Старик взял наш букет. Приложил цветы к щеке, постоял так несколько секунд, словно прислушиваясь к голосам, давно отзвучавшим. Он был искренне взволнован.
Мы молчали. Мы тоже были взволнованы.
— Разрешите мне… — сказал он, вынимая из бокового кармана бумажник. — Разрешите мне в меру моих сил участвовать в вашей работе.
Он подал нам двадцатипятирублевую бумажку. Это была большая сумма, — даже богатые люди не всегда жертвовали так щедро.
На прощание он поцеловал каждой из нас руку.
— Чудный старик! — сказала с чувством Маша, когда мы вышли на улицу. — Но, конечно, старый кринолин! Лапы нам поцеловал, комик!
Следующий наш визит был к Юлии Лазаревне Римской-Корсаковой. Ученица знаменитого композитора, Н.А. Римского-Корсакова, и жена его сына, сама талантливый композитор (Юлия Вейсберг), она была очень примечательный человек. Необыкновенно способная и одаренная в самых разнообразных отраслях — искусстве, науке, на редкость импульсивная, непосредственная, действенно добрая и сердечная. Я знала её давно — еще с курсов Лесгафта, где мы обе учились одно время. Юлия Лазаревна была человеком состоятельным, но ее готовность щедро прийти на помощь всем вообще и революции в частности была совершенно необычна, удивляла. Как-то, уезжая за границу, Юлия Лазаревна передоверила мне заботу о ее подопечных, — надо было во время ее отсутствия пересылать им ежемесячно оставленные ею для этого деньги. Я удивилась тогда, как много было у Юлии Лазаревны этих подопечных, главным образом членов семей казненных революционеров. Однажды, например, я переслала по ее просьбе деньги семье машиниста Ухтомского (кажется, дочери его). Удивляли, помню, и размеры этой помощи, исключительно щедрой.
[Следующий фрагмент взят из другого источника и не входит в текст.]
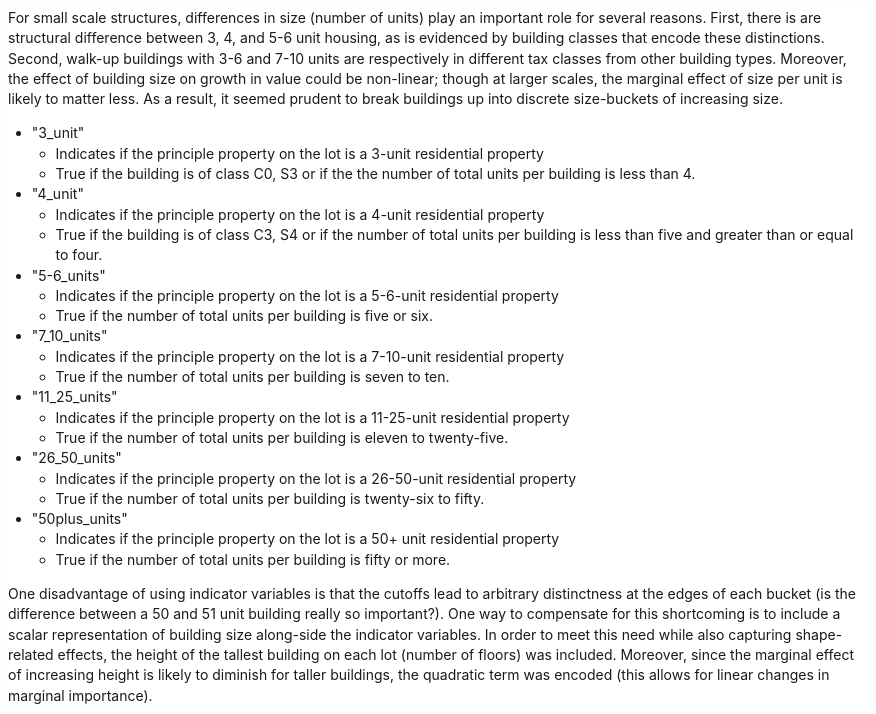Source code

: For small scale structures, differences in size (number of units) play
an important role for several reasons. First, there is are structural
difference between 3, 4, and 5-6 unit housing, as is evidenced by
building classes that encode these distinctions. Second, walk-up
buildings with 3-6 and 7-10 units are respectively in different tax
classes from other building types. Moreover, the effect of building size
on growth in value could be non-linear; though at larger scales, the
marginal effect of size per unit is likely to matter less. As a result,
it seemed prudent to break buildings up into discrete size-buckets of
increasing size.

-   "3\_unit"
    -   Indicates if the principle property on the lot is a 3-unit
        residential property
    -   True if the building is of class C0, S3 or if the the number of
        total units per building is less than 4.
-   "4\_unit"
    -   Indicates if the principle property on the lot is a 4-unit
        residential property
    -   True if the building is of class C3, S4 or if the number of
        total units per building is less than five and greater than or
        equal to four.
-   "5-6\_units"
    -   Indicates if the principle property on the lot is a 5-6-unit
        residential property
    -   True if the number of total units per building is five or six.
-   "7\_10\_units"
    -   Indicates if the principle property on the lot is a 7-10-unit
        residential property
    -   True if the number of total units per building is seven to ten.
-   "11\_25\_units"
    -   Indicates if the principle property on the lot is a 11-25-unit
        residential property
    -   True if the number of total units per building is eleven to
        twenty-five.
-   "26\_50\_units"
    -   Indicates if the principle property on the lot is a 26-50-unit
        residential property
    -   True if the number of total units per building is twenty-six to
        fifty.
-   "50plus\_units"
    -   Indicates if the principle property on the lot is a 50+ unit
        residential property
    -   True if the number of total units per building is fifty or more.

One disadvantage of using indicator variables is that the cutoffs lead
to arbitrary distinctness at the edges of each bucket (is the difference
between a 50 and 51 unit building really so important?). One way to
compensate for this shortcoming is to include a scalar representation of
building size along-side the indicator variables. In order to meet this
need while also capturing shape-related effects, the height of the
tallest building on each lot (number of floors) was included. Moreover,
since the marginal effect of increasing height is likely to diminish for
taller buildings, the quadratic term was encoded (this allows for linear
changes in marginal importance).
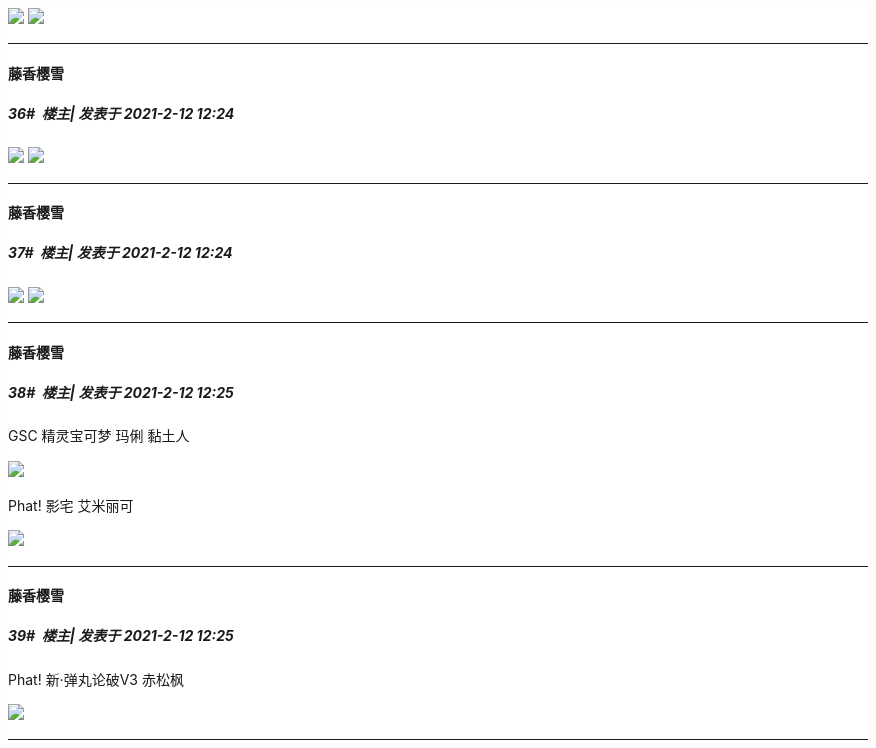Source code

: 
<img src="http://wx3.sinaimg.cn/mw690/70745653ly1gnje3wcmuaj20go0gomyp.jpg" referrerpolicy="no-referrer">

<img src="http://wx4.sinaimg.cn/mw690/70745653ly1gnje3wr954j20m80jg42f.jpg" referrerpolicy="no-referrer">


-----

####  藤香樱雪  
##### 36#         楼主| 发表于 2021-2-12 12:24


<img src="http://wx3.sinaimg.cn/mw690/70745653ly1gnje41xjdfj20nc0ncwqp.jpg" referrerpolicy="no-referrer">

<img src="http://wx1.sinaimg.cn/mw690/70745653ly1gnje424w8yj20nh0nkqfk.jpg" referrerpolicy="no-referrer">


-----

####  藤香樱雪  
##### 37#         楼主| 发表于 2021-2-12 12:24


<img src="http://wx1.sinaimg.cn/mw690/70745653ly1gnje42c4g1j20pr2qpnpd.jpg" referrerpolicy="no-referrer">

<img src="http://wx1.sinaimg.cn/mw690/70745653ly1gnje42ee8jj20ek0ncjzg.jpg" referrerpolicy="no-referrer">


-----

####  藤香樱雪  
##### 38#         楼主| 发表于 2021-2-12 12:25


GSC 精灵宝可梦 玛俐 黏土人

<img src="http://wx3.sinaimg.cn/mw690/70745653ly1gnje1f0ygdj20i20m8qj2.jpg" referrerpolicy="no-referrer">


Phat! 影宅 艾米丽可 ​​​​

<img src="http://wx4.sinaimg.cn/mw690/70745653ly1gnje0iovlkj20nh0nhakr.jpg" referrerpolicy="no-referrer">


-----

####  藤香樱雪  
##### 39#         楼主| 发表于 2021-2-12 12:25


Phat! 新·弹丸论破V3 赤松枫 ​​​​

<img src="http://wx3.sinaimg.cn/mw690/70745653ly1gnjdzrmoh9j20jg0jgajz.jpg" referrerpolicy="no-referrer">


-----
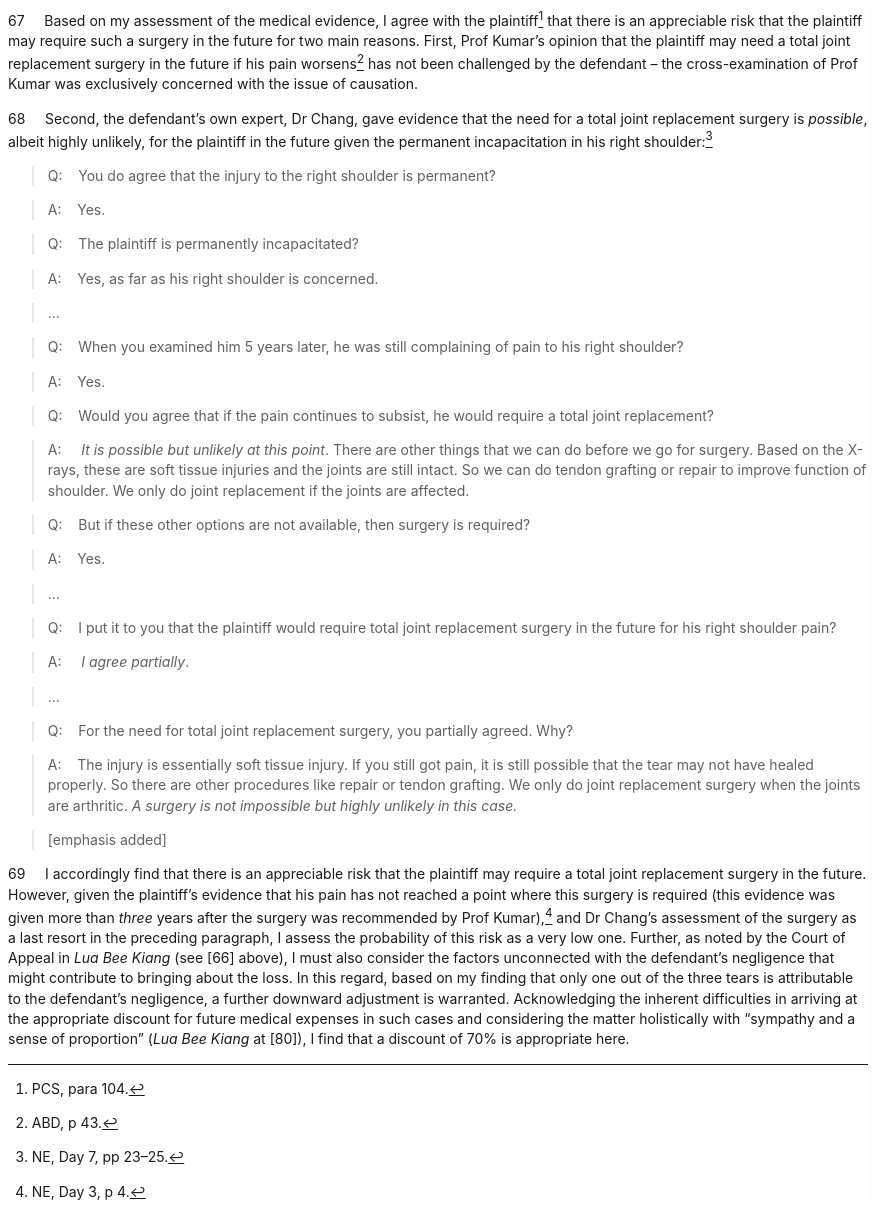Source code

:67     Based on my assessment of the medical evidence, I agree with the plaintiff[^63] that there is an appreciable risk that the plaintiff may require such a surgery in the future for two main reasons. First, Prof Kumar’s opinion that the plaintiff may need a total joint replacement surgery in the future if his pain worsens[^64] has not been challenged by the defendant – the cross-examination of Prof Kumar was exclusively concerned with the issue of causation.

68     Second, the defendant’s own expert, Dr Chang, gave evidence that the need for a total joint replacement surgery is _possible_, albeit highly unlikely, for the plaintiff in the future given the permanent incapacitation in his right shoulder:[^65]

> Q:    You do agree that the injury to the right shoulder is permanent?

> A:    Yes.

> Q:    The plaintiff is permanently incapacitated?

> A:    Yes, as far as his right shoulder is concerned.

> …

> Q:    When you examined him 5 years later, he was still complaining of pain to his right shoulder?

> A:    Yes.

> Q:    Would you agree that if the pain continues to subsist, he would require a total joint replacement?

> A:     _It is possible but unlikely at this point_. There are other things that we can do before we go for surgery. Based on the X-rays, these are soft tissue injuries and the joints are still intact. So we can do tendon grafting or repair to improve function of shoulder. We only do joint replacement if the joints are affected.

> Q:    But if these other options are not available, then surgery is required?

> A:    Yes.

> …

> Q:    I put it to you that the plaintiff would require total joint replacement surgery in the future for his right shoulder pain?

> A:     _I agree partially_.

> …

> Q:    For the need for total joint replacement surgery, you partially agreed. Why?

> A:    The injury is essentially soft tissue injury. If you still got pain, it is still possible that the tear may not have healed properly. So there are other procedures like repair or tendon grafting. We only do joint replacement surgery when the joints are arthritic. _A surgery is not impossible but highly unlikely in this case._

> \[emphasis added\]

69     I accordingly find that there is an appreciable risk that the plaintiff may require a total joint replacement surgery in the future. However, given the plaintiff’s evidence that his pain has not reached a point where this surgery is required (this evidence was given more than _three_ years after the surgery was recommended by Prof Kumar),[^66] and Dr Chang’s assessment of the surgery as a last resort in the preceding paragraph, I assess the probability of this risk as a very low one. Further, as noted by the Court of Appeal in _Lua Bee Kiang_ (see \[66\] above), I must also consider the factors unconnected with the defendant’s negligence that might contribute to bringing about the loss. In this regard, based on my finding that only one out of the three tears is attributable to the defendant’s negligence, a further downward adjustment is warranted. Acknowledging the inherent difficulties in arriving at the appropriate discount for future medical expenses in such cases and considering the matter holistically with “sympathy and a sense of proportion” (_Lua Bee Kiang_ at \[80\]), I find that a discount of 70% is appropriate here.


[^1]: Agreed Bundle of Documents (“ABD”), pp 84–92.
[^2]: Plaintiff’s Further Submissions (“PFS”), para 31.
[^3]: Plaintiff’s Closing Submissions (“PCS”), para 14.
[^4]: PCS, para 41.
[^5]: Defendant’s closing submissions (“DCS”), paras 47 and 59.
[^6]: PCS, para 40; DCS, para 52.
[^7]: ABD, pp 41–42.
[^8]: PCS, para 41.
[^9]: PCS, paras 44 and 49.
[^10]: DCS, paras 31–35.
[^11]: DCS, paras 29 and 36–39.
[^12]: NE, Day 1, p 12.
[^13]: ABD, p 29.
[^14]: NE, Day 5, p 11.
[^15]: NE, Day 5, p 11.
[^16]: ABD, p 41.
[^17]: ABD, p 41.
[^18]: NE, Day 4, pp 7–8.
[^19]: NE, Day 6, p 12.
[^20]: ABD, pp 33–34 and 41.
[^21]: DCS, paras 86–89.
[^22]: ABD, p 41.
[^23]: NE, Day 5, p 19.
[^24]: NE, Day 6, p 17.
[^25]: DCS, para 76.
[^26]: NE, Day 6, p 10.
[^27]: DCS, para 84.
[^28]: NE, Day 6, p 12.
[^29]: NE, Day 6, pp 8–9.
[^30]: NE, Day 5, pp 16–17.
[^31]: NE, Day 5, p 19.
[^32]: ABD, p 45.
[^33]: DCS, para 71.
[^34]: NE, Day 4, p 11.
[^35]: NE, Day 4, p 12.
[^36]: 2ABD, p 8.
[^37]: NE, Day 7, pp 15–16.
[^38]: NE, Day 7, p 14.
[^39]: NE, Day 7, pp 12–13.
[^40]: PCS, para 61.
[^41]: DCS, para 95.
[^42]: 2ABD, pp 10–42.
[^43]: ABD, p 31.
[^44]: ABD, p 41.
[^45]: ABD, p 43.
[^46]: ABD, p 42.
[^47]: ABD, p 43.
[^48]: 2ABD, p 8; NE, Day 7, p 23.
[^49]: 2ABD, p 8; NE, Day 7, p 24.
[^50]: NE, Day 3, pp 5 and 10.
[^51]: PCS, para 60.
[^52]: PCS, para 64.
[^53]: ABD, pp 42–44.
[^54]: DCS, paras 97–101.
[^55]: PCS, para 65(b).
[^56]: PCS, paras 71–72.
[^57]: ABD, p 42; see also ABD, p 44.
[^58]: ABD, p 43.
[^59]: PCS, para 102.
[^60]: ABD, p 93.
[^61]: ABD, p 95.
[^62]: DCS, paras 124–126.
[^63]: PCS, para 104.
[^64]: ABD, p 43.
[^65]: NE, Day 7, pp 23–25.
[^66]: NE, Day 3, p 4.
[^67]: _Cf_ ABD, pp 66 and 93.
[^68]: NE, Day 7, p 24.
[^69]: PCS, paras 76–80 and 87; Bundle of affidavits (“BA”), para 41 and pp 76–82.
[^70]: PCS, para 75(c).
[^71]: 2ABD, p 9.
[^72]: BA, p 76.
[^73]: PCS, paras 75(c) and 79.
[^74]: PCS, para 87(a); PFS, para 19.
[^75]: PCS, para 78.
[^76]: BA, para 41.
[^77]: NE, Day 3, p 6.
[^78]: PCS, para 98.
[^79]: PFS, paras 13–14.
[^80]: Defendant’s further submissions (“DFS”), paras 21–22.
[^81]: PCS, para 97.
[^82]: DCS, para 119.
[^83]: NE, Day 7, pp 23–25.
[^84]: ABD, p 43.
[^85]: NE, Day 7, p 25.
[^86]: BA, pp 77–78.
[^87]: PCS, para 83.
[^88]: BA, para 43.
[^89]: BA, pp 77–78.
[^90]: PCS, para 80.
[^91]: PCS, para 123.
[^92]: DFS, paras 27 and 34.
[^93]: PCS, para 111.
[^94]: DCS, para 129.
[^95]: ABD, pp 47–73.
[^96]: DCS, para 130.
[^97]: PCS, para 115.
[^98]: DCS, para 132.
[^99]: PCS, pp 26–34.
Была у Юлии Лазаревны одна черточка, восхищавшая, просто умилявшая меня. В то время мне ежедневно приходилось иметь дело с людьми «дающими». Казалось бы, простая вещь, у всех одинаковая. А вот нет, одинаков только жест, но в нем — большая гамма разнообразных оттенков, разнообразных сопровождающих эмоций. Кто дает радостно, сердечно, кто хладнокровно, а кто и с еле уловимым привкусом внутреннего торможения… Редко видала я, чтобы даже очень богатый человек, жертвуя хотя бы на самую святую цель, не сознавал при этом, что вот какой он хороший, очень хороший, даже удивительно хороший человек! Он ничего не скажет, он держит себя скромно и просто, но ты чувствуешь, что он все время помнит, какой он молодчага, какую большую сумму он отгрохал! А вот Юлия Лазаревна давала не только много, но так легко, словно пятак обронила! Это не манера, не стиль поведения, это моральная окраска человека, и именно в те годы я навсегда научилась уважать и ценить таких людей.